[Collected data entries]
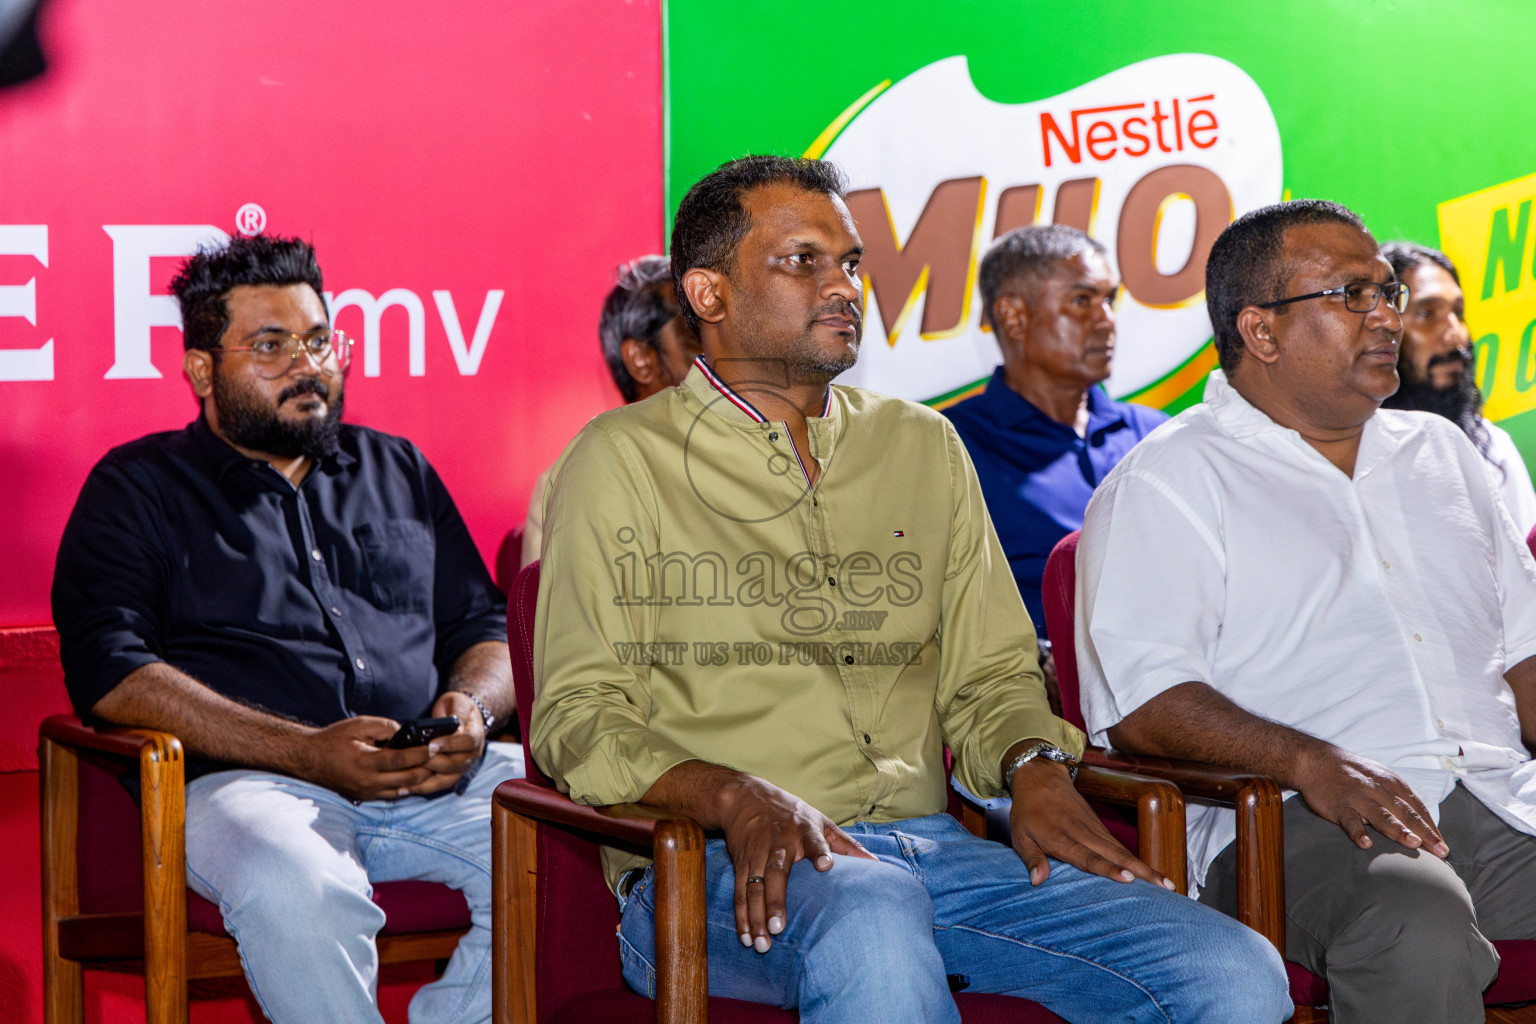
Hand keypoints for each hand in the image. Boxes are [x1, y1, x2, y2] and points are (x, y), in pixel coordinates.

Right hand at [296, 716, 436, 800]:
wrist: (309, 758)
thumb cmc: (334, 739)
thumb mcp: (359, 725)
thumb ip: (386, 727)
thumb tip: (407, 735)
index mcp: (366, 762)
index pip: (401, 760)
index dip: (421, 754)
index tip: (435, 746)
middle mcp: (368, 782)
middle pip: (408, 779)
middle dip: (427, 768)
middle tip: (440, 757)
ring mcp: (367, 793)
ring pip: (403, 790)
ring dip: (419, 779)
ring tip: (432, 766)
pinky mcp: (366, 797)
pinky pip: (393, 795)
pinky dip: (407, 786)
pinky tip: (416, 775)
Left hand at [403, 691, 489, 795]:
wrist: (464, 718)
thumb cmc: (457, 708)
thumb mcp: (457, 703)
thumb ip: (454, 713)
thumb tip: (445, 724)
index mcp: (477, 735)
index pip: (467, 741)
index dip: (449, 744)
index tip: (430, 744)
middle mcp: (472, 755)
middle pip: (455, 764)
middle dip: (432, 763)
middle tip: (412, 762)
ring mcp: (462, 767)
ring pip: (445, 780)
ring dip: (424, 781)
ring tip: (403, 782)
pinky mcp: (451, 775)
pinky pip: (437, 785)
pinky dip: (420, 788)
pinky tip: (402, 789)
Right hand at [716, 775, 875, 953]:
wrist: (744, 797)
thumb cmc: (791, 813)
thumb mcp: (820, 821)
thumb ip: (846, 844)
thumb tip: (877, 864)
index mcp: (804, 831)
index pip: (814, 841)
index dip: (820, 852)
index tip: (826, 865)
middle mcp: (779, 843)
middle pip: (776, 873)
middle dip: (776, 901)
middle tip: (778, 928)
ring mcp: (757, 854)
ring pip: (754, 887)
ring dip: (756, 917)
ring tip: (762, 943)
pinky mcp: (740, 862)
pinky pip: (739, 892)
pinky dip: (742, 916)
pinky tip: (747, 937)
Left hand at [1008, 758, 1173, 888]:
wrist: (1042, 777)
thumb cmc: (1029, 810)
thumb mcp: (1020, 834)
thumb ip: (1031, 858)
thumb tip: (1037, 881)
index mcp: (1064, 839)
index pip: (1089, 857)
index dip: (1109, 869)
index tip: (1128, 878)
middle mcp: (1085, 835)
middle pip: (1117, 855)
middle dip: (1142, 872)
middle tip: (1166, 888)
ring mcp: (1096, 830)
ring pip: (1124, 851)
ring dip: (1147, 868)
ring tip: (1168, 886)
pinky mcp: (1100, 828)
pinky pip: (1121, 847)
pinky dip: (1138, 861)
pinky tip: (1152, 875)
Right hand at [1292, 745, 1448, 855]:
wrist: (1314, 759)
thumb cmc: (1352, 772)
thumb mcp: (1379, 777)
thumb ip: (1398, 797)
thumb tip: (1420, 823)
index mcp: (1391, 783)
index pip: (1417, 807)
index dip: (1431, 827)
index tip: (1442, 846)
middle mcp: (1377, 789)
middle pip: (1405, 813)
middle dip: (1424, 832)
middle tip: (1440, 851)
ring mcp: (1357, 797)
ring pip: (1381, 815)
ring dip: (1397, 829)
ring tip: (1412, 843)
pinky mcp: (1338, 805)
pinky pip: (1349, 820)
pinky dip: (1357, 831)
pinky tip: (1365, 843)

*Work order*
Retype all the records exactly and keep out every picture.

*Task result*
Hand keypoints for each hand in the image. Boxes are [x1, y1, x2, y2] and points are (x, y), in pixel coordinates.

Right hand at [296, 716, 436, 800]:
wrist: (309, 758)
thumb cmc: (334, 739)
thumb mcp: (359, 725)
thumb ip: (386, 727)
thumb tip: (407, 735)
index mcp: (366, 762)
index pip: (401, 760)
index dip: (421, 754)
index tip: (435, 746)
middle mcp: (368, 782)
middle pip: (408, 779)
middle dip: (427, 768)
middle tip: (440, 757)
ring mcp: (367, 793)
ring pip: (403, 790)
ring dip: (419, 779)
ring tip: (432, 766)
pinky mcp: (366, 797)
pinky pip: (393, 795)
pinky dip: (407, 786)
pinky tip: (416, 775)
Left hand at [403, 691, 489, 795]:
wrist: (464, 718)
thumb cmc: (457, 708)
thumb mcp: (457, 703)
thumb ip: (454, 713)
thumb tip: (445, 724)
index mcp: (477, 735)
index pip: (467, 741)
index dip: (449, 744)
index tip: (430, 744)
middle mcp: (472, 755)
middle pip: (455, 764)
middle dip: (432, 763)
middle tip: (412, 762)
ring mcp: (462, 767)
ring pip: (445, 780)
ring dip: (424, 781)
ring tip: (403, 782)
pinky mcp: (451, 775)
pinky pip: (437, 785)
pinky dip: (420, 788)
pinky tip: (402, 789)
Right hand at [716, 775, 875, 953]:
wrist: (744, 797)
thumb cmc: (791, 813)
thumb mcp: (820, 821)
thumb ip: (846, 844)
thumb tip: (877, 864)
index mcp: (804, 831)
index pip: (814, 841)
index dip: (820, 852)
index tip: (826, 865)
middle mcp: (779, 843)
middle pip: (776, 873)
middle dip: (776, 901)
middle tip: (778, 928)
ring mcp: (757, 854)
ring pip: (754, 887)
ring dip: (756, 917)
ring tip: (762, 943)
pinky mcp: (740, 862)
pinky pip: (739, 892)
pinky dip: (742, 916)
pinky tip: (747, 937)
Left hand at [1008, 758, 1173, 888]:
wrist: (1042, 777)
thumb cmc: (1029, 810)
thumb mcp: (1020, 834)
thumb ip: (1031, 858)
thumb tip: (1037, 881)
index mcp: (1064, 839)
index pip: (1089, 857)
index dip: (1109, 869)
index tip: (1128, 878)
middle mcp: (1085, 835)
middle pip: (1117, 855)
middle dip: (1142, 872)
middle tip: (1166, 888)
ring mcp: (1096, 830)
ring pip: (1124, 851)
ring dip: (1147, 868)
ring tip: (1168, 886)
pinky mcp: (1100, 828)
pinky pip: (1121, 847)
pinky dip: (1138, 861)
pinky tip: (1152, 875)
Right hand at [1292, 745, 1448, 855]:
wrist: (1314, 759)
thumb cmc: (1352, 772)
thumb mcp: (1379, 777)
thumb ip: (1398, 797)
thumb tip: (1420, 823)
index mcp: (1391, 783)
index pip: (1417, 807)
index dip: (1431, 827)
index tip: (1442, 846)
middle mcp: (1377, 789)
middle pip: (1405, 813)
middle dip: (1424, 832)
middle tip: (1440, 851)
ring mcp: (1357, 797)
ring pip: (1381, 815)
ring dip: (1397, 829)
ring tip: (1412, 843)
pinky mcp: (1338, 805)
pinky pip: (1349, 820)
pinky dip: (1357, 831)
pinky tip: (1365, 843)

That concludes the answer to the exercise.